> _TASK_
Below are several entries. Transcribe exactly those lines that fall from the one with "A label alone" through the one with "white sheet 151.3", end lines included.

> _SUPPLIED INFORMATION_

BEGIN

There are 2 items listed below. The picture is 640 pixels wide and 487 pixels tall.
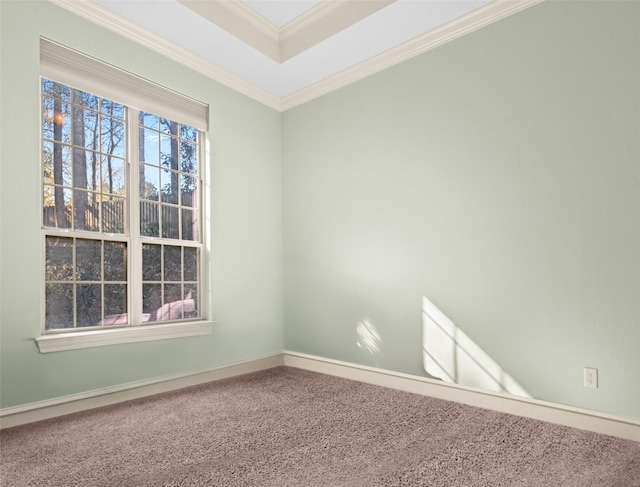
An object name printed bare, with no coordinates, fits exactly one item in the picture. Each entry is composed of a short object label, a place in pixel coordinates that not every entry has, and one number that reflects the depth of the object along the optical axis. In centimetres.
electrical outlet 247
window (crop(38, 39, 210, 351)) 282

END
BEGIN

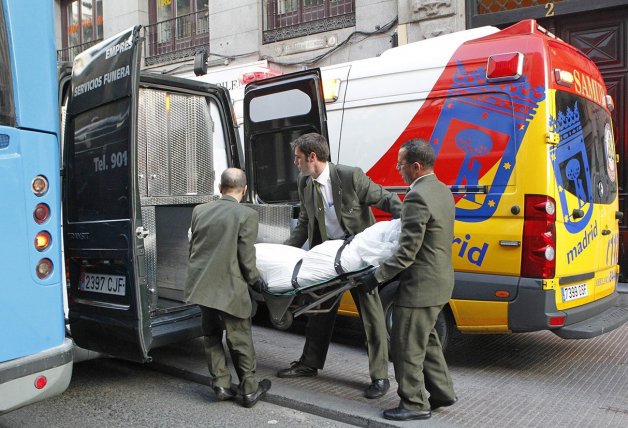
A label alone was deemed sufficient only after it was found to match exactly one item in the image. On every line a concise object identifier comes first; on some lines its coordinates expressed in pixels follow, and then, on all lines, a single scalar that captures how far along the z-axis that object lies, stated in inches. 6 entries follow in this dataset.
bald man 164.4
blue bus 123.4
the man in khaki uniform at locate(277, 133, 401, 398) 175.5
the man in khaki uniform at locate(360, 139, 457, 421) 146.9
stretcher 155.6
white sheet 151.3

END

> _RESPONSE TO THE TASK_
A label alone was deemed sufficient only after it was found to match exactly one item in the image. On every line a concise object identifier comes first; on some lines its coordinates expressed in pixels follow, and then, on all lines, a single scalar that captures how far along the z-axis that object lies, stated in inches. 6 entries follow in this dataset.
bald man 164.4
blue bus 123.4
the man in khaki uniform at locate(277, 133, 401, 398) 175.5
the man in khaki uniform at locate(360, 139, 457, 421) 146.9
stretcher 155.6
white sheet 151.3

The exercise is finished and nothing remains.